L’isolamento termico ha assunto in questi ultimi anni un’importanza sempre più crescente, perché è una tematica strettamente legata al principio del risparmio e dell’efficienza energetica, e le aziende stanno puntando molto su questo aspetto per ridurre molto i costi.
Oggi quindi, più che in passato, è necessario sfruttare al massimo la tecnologia dell’isolamento, proprio perché è ci permette, in tempi brevi, di ridurre enormemente i consumi di energia e di conseguenza le emissioni inquinanti.
Uno dei materiali utilizzati per ottenere un elevato isolamento termico è il Neopor che è il nuovo polistirene, che si presenta sotto forma di perle espandibili, che hanno incapsulate al loro interno minuscole particelle di grafite. Sono proprio queste particelle che assorbono e riflettono gli infrarossi, neutralizzano completamente l’effetto dovuto all’irraggiamento del calore che andrebbe ad influenzare negativamente la conducibilità termica, soprattutto alle basse densità. In questo modo si ottiene un vantaggio semplice, quanto decisivo: offrire un isolamento termico superiore, con un minore impiego di materia prima, salvaguardano anche l’ambiente grazie all’abbassamento drastico dei consumi energetici degli edifici. I prodotti realizzati con Neopor quindi rappresentano un ottimo investimento economico in divenire e contribuiscono al mantenimento del valore di un immobile.
Non bisogna dimenticare che le pareti esterne ben isolate permettono di aumentare la temperatura delle superfici interne delle pareti. In questo modo l’isolamento termico crea un ottimo al comfort per chi abita negli edifici.
Un edificio può essere isolato sia dall’esterno sia dall’interno.
Due dei metodi più diffusi adottati per l’isolamento sono:
per l’esterno “a cappotto”, utilizzato in caso di pareti a paramento singolo, e l’isolamento in intercapedine in caso di murature a intercapedine;
si utilizzano sistemi d’isolamento per l’interno in caso di edifici le cui facciate debbano rimanere inalterate.

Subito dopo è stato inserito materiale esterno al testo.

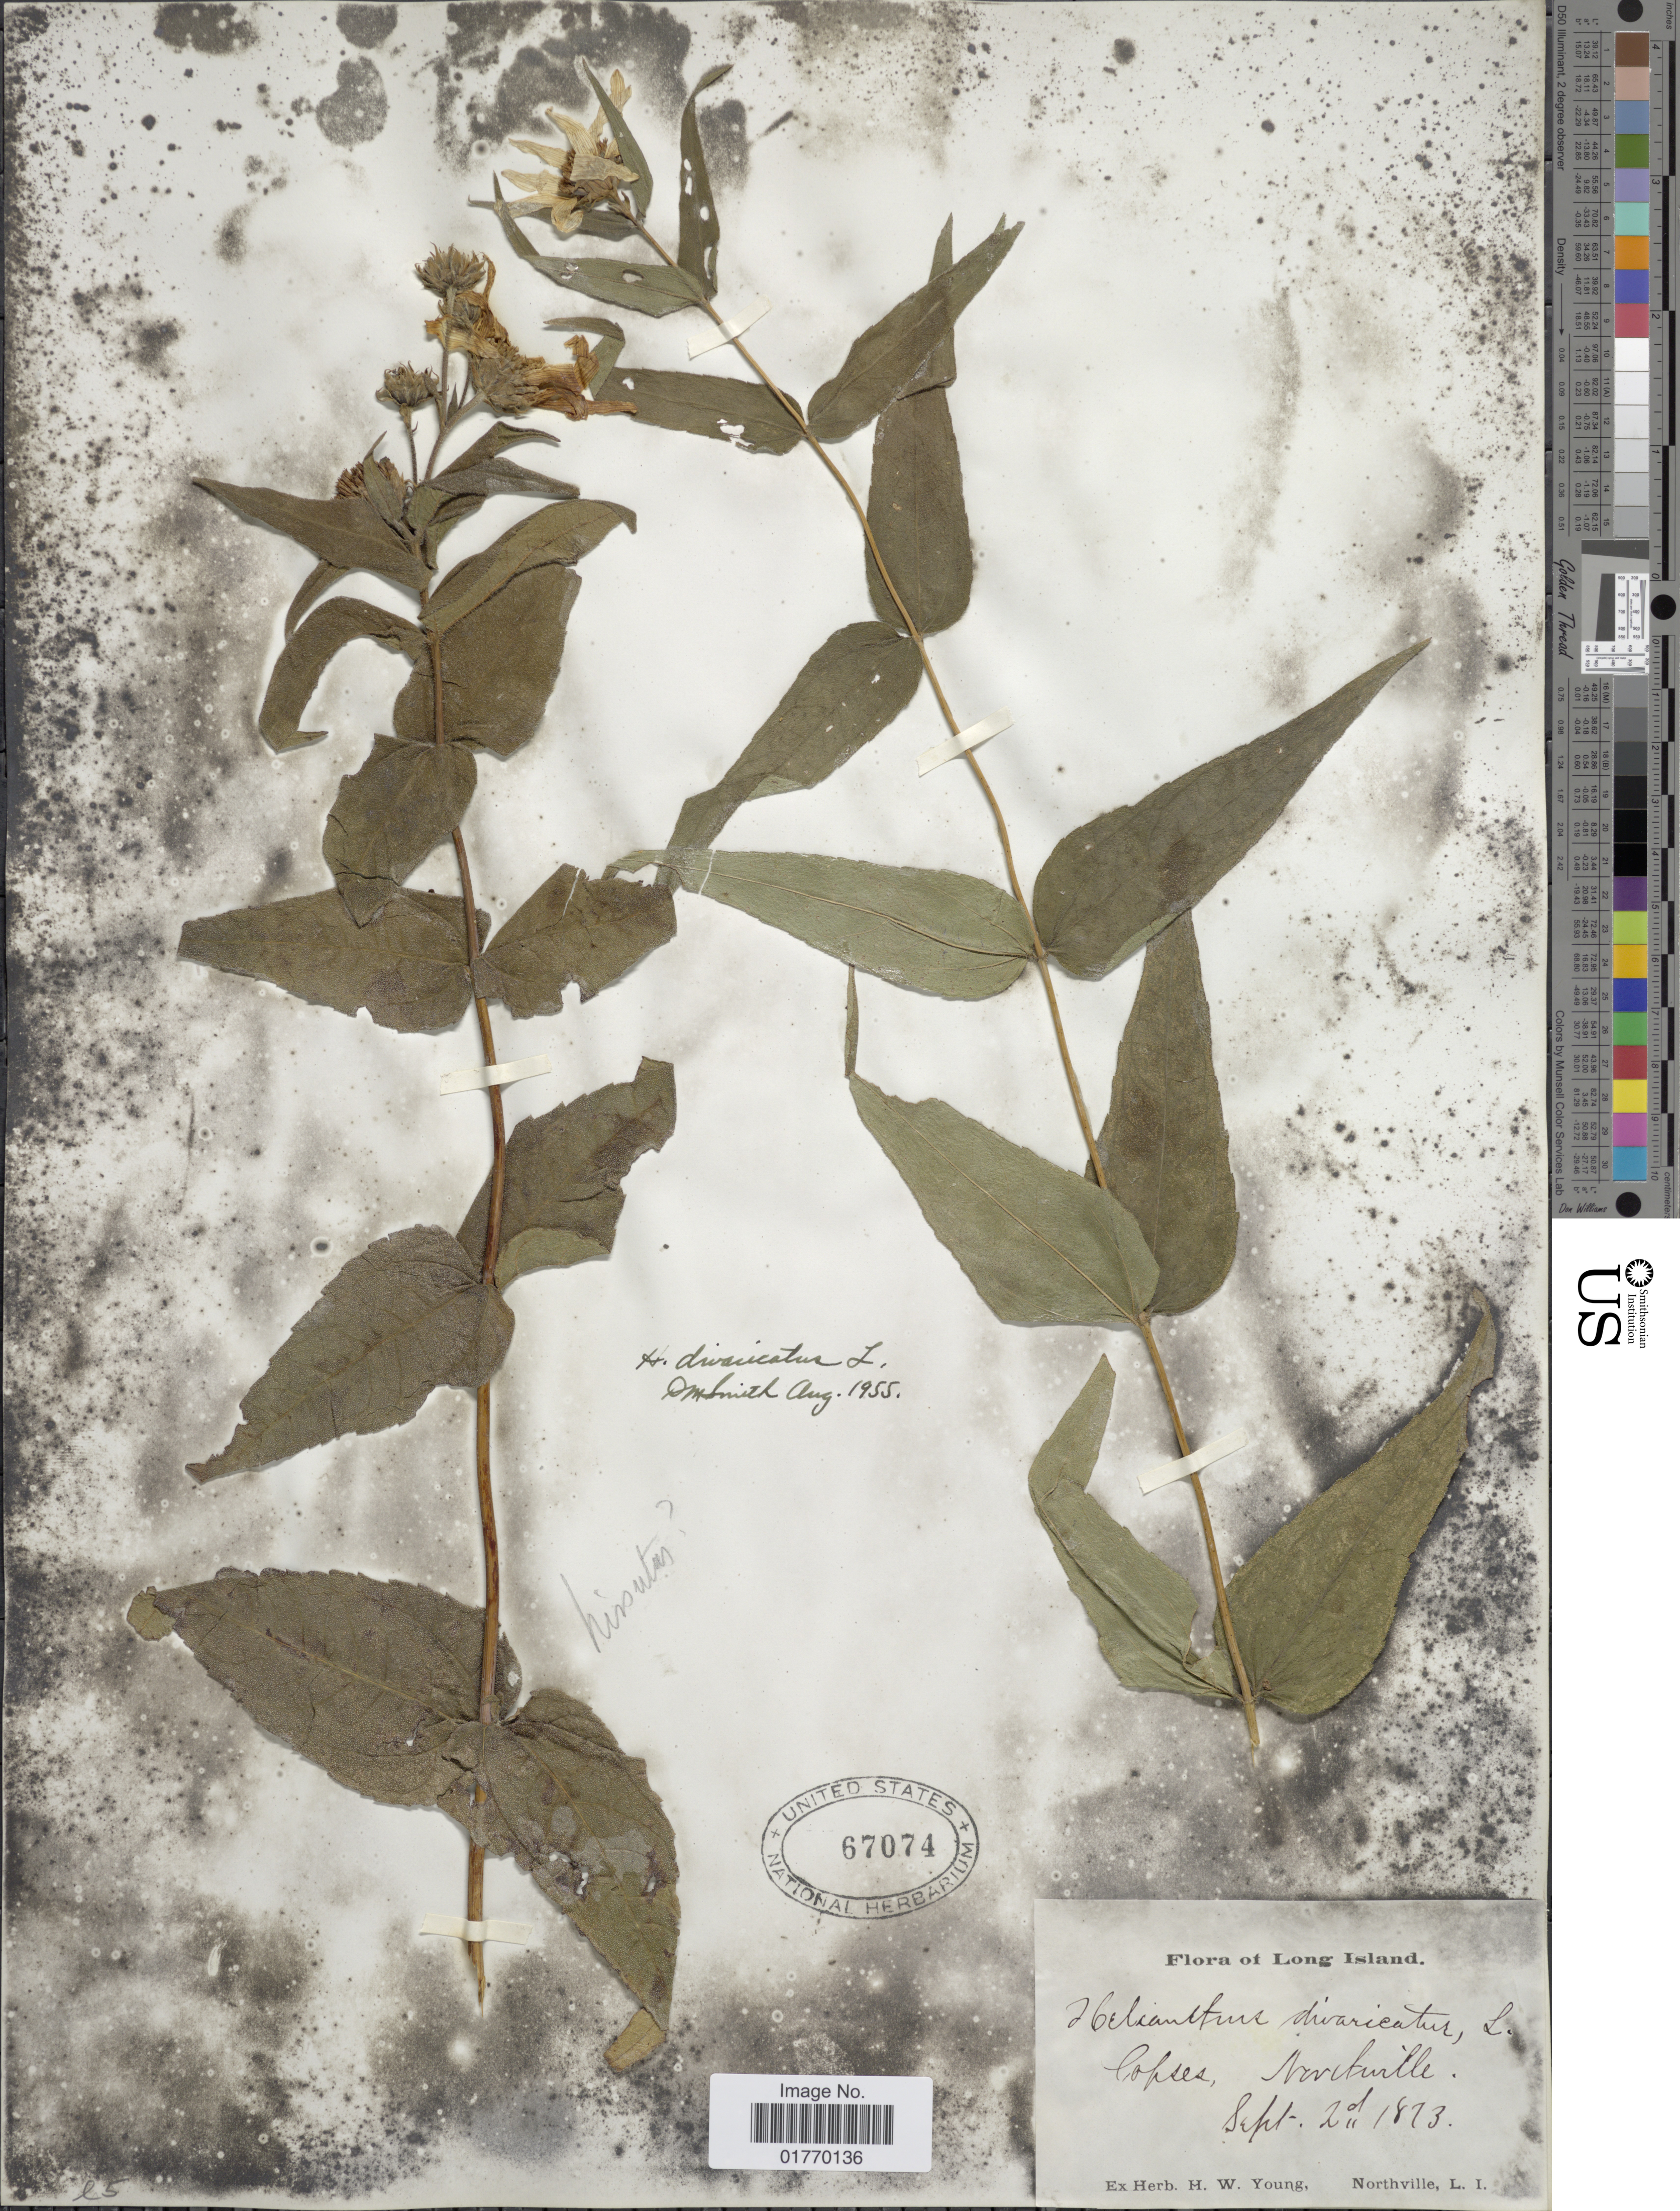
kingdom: Plantae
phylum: Tracheophyta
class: Magnoliopsida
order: Asterales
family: Asteraceae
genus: Helianthus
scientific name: Helianthus divaricatus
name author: L.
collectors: ex herb. H.W. Young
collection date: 1873-09-02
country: United States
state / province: New York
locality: Long Island, Copses, Northville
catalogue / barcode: US 67074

E’ realizzabile in diversi spessori, è predisposto con distanziali sporgenti a tronco di cono, su larghe file ortogonali, secondo i criteri dell’ingegneria fluido dinamica per fornire la minima resistenza all’aria e favorirne il flusso continuo. Il piano rettangolare prevede sui quattro lati un battente, come sistema di incastro a V, in modo da eliminare i ponti termici sulle giunzioni per rendere il pannello impermeabile ad eventuali infiltrazioni di acqua. Si può orientare a piacere, perché è stato creato proprio per formare in qualunque disposizione, lineari corridoi di areazione, senza interruzione.
Le caratteristiche principali di questo prodotto quindi sono molteplici:
è isolante;
è riciclabile;
rispetta l’ambiente;
è modulare, quindi facile da posare;
è leggero;
è economico;
è atossico;
è igienico;
è poco deteriorabile perché non ospita funghi e batteri;
è traspirante.
L’utilizzo dei pannelli isolanti in Neopor comporta un ridotto impiego di materie prime (fino al 50%), e quindi anche in termini di costi e risorse, producendo un minor impatto ambientale.
Oltre agli aspetti di risparmio energetico legati alle prestazioni termiche, le lastre isolanti in Neopor elasticizzato permettono di migliorare l’isolamento acustico degli edifici. Queste lastre isolanti possono essere posate rapidamente e in presenza di qualsiasi condizione climatica. Sono maneggevoli, facili da tagliare e smussare e la loro lavorazione non produce polvere e non causa irritazione alla pelle. Inoltre il Neopor resiste all’invecchiamento e ai fenomeni di putrescenza. Sono permeabili al vapore e, allo stesso tempo, altamente resistenti all’acqua. Non bisogna dimenticare oltre tutto che i materiali isolanti in Neopor sono prodotti secondo i requisiti dalla normativa Europea EN 13163 e rientrano nella classe E per quanto riguarda la resistenza al fuoco secondo la norma DIN EN 13501-1 e B1 in accordo con la norma DIN 4102.
Il Neopor quindi ha un bilancio ambientale più che positivo perché è atossico e totalmente inerte, riciclabile e rispettoso dei requisiti energetici di tutti i paesi del mondo, ed è anche uno di quei prodotti che consente di ridurre significativamente le emissioni di CO2, secondo le norme stabilite dal Protocollo di Kyoto.
Inoltre una casa isolata con pannelli in Neopor risparmia fino al 70% di energia per il riscaldamento o il raffrescamento, contribuendo così alla riduzione delle emissioni di ossido di carbonio prodotto in assenza di isolamento, o con un isolamento meno efficace.